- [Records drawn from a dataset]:

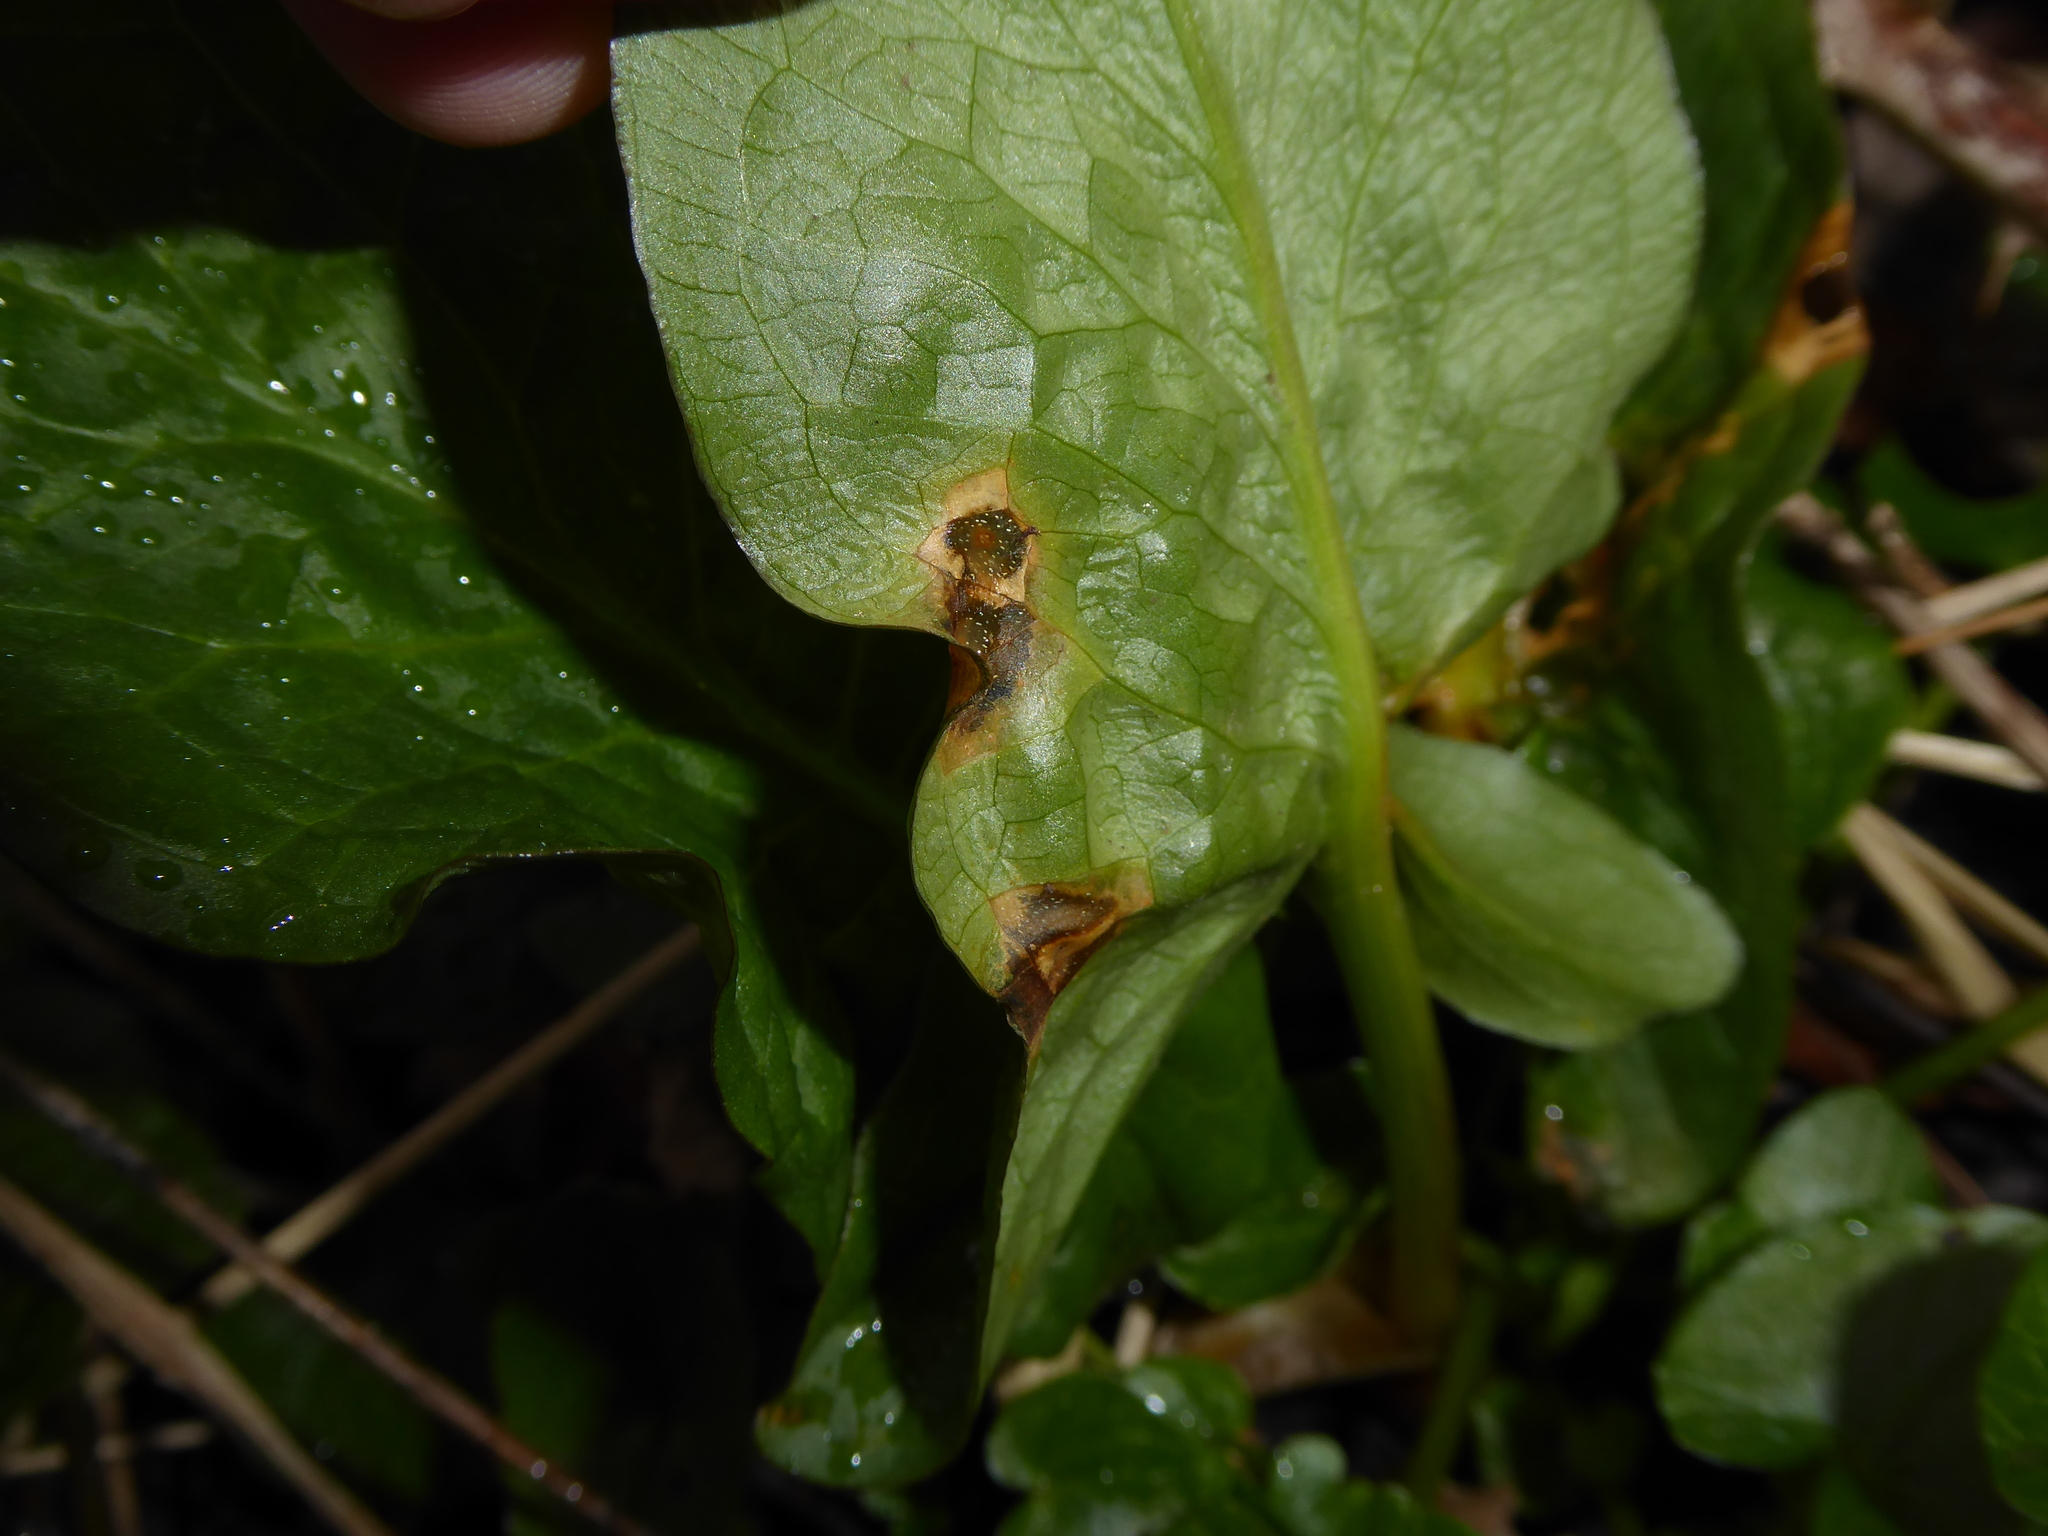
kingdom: Fungi
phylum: Ascomycota
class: Sordariomycetes
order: Glomerellales
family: Plectosphaerellaceae
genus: Spermosporina
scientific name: Spermosporina aricola
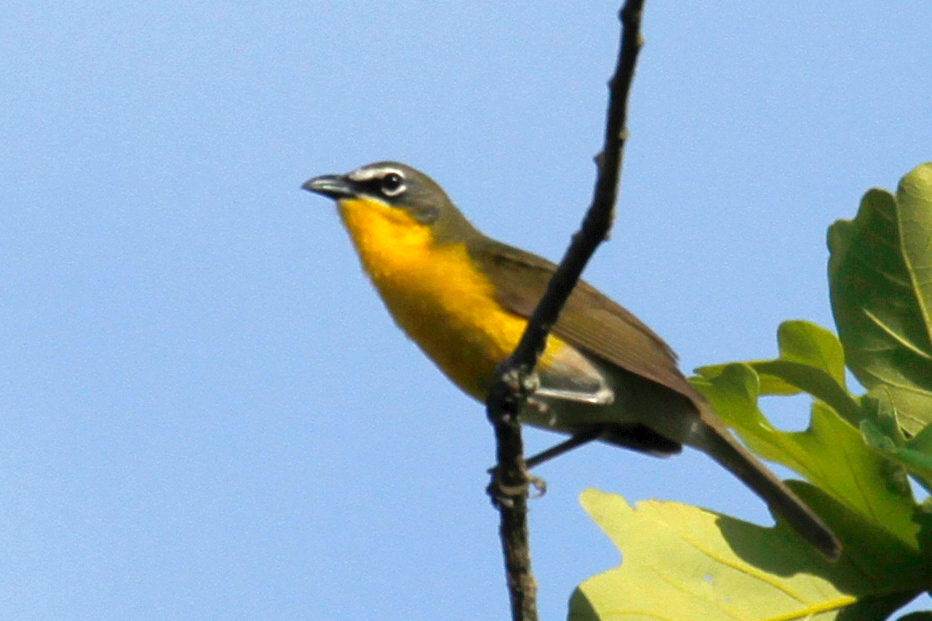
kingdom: Animalia
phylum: Chordata
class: Aves
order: Passeriformes
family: Parulidae
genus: Icteria
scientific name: Icteria virens
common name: Yellow-breasted chat
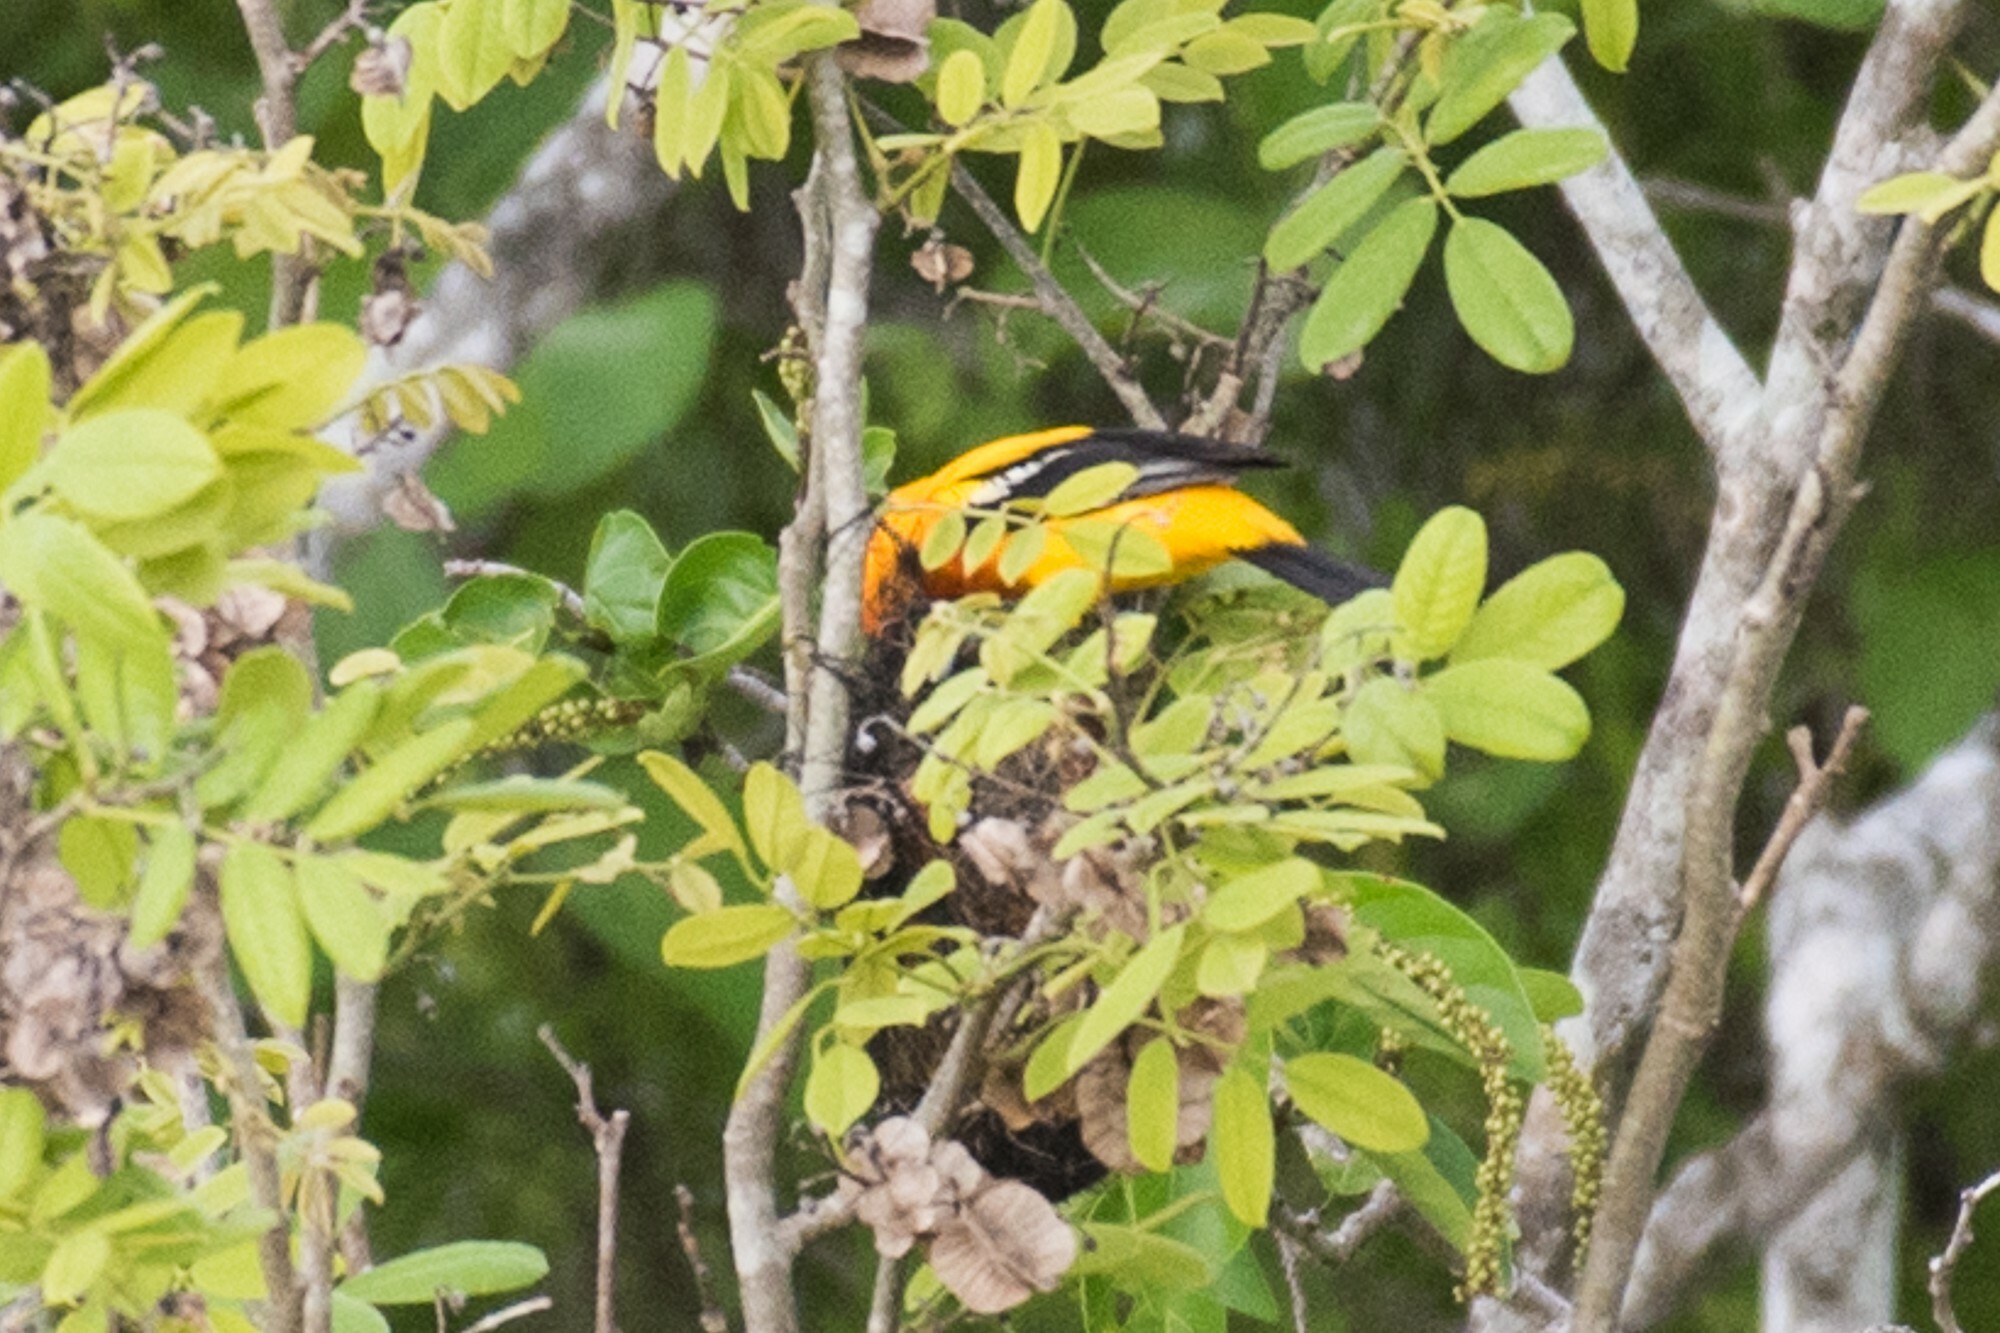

- [REQUEST]:
Copy every line of the data above verbatim, omitting the pictures.

- [RESPONSE]:
kingdom: Fungi
phylum: Ascomycota
class: Sordariomycetes
order: Glomerellales
family: Plectosphaerellaceae
genus: Spermosporina
scientific name: Spermosporina aricola
kingdom: Animalia
phylum: Chordata
class: Aves
order: Passeriformes
family: Parulidae
genus: Icteria
scientific name: Icteria virens
common name: Yellow-breasted chat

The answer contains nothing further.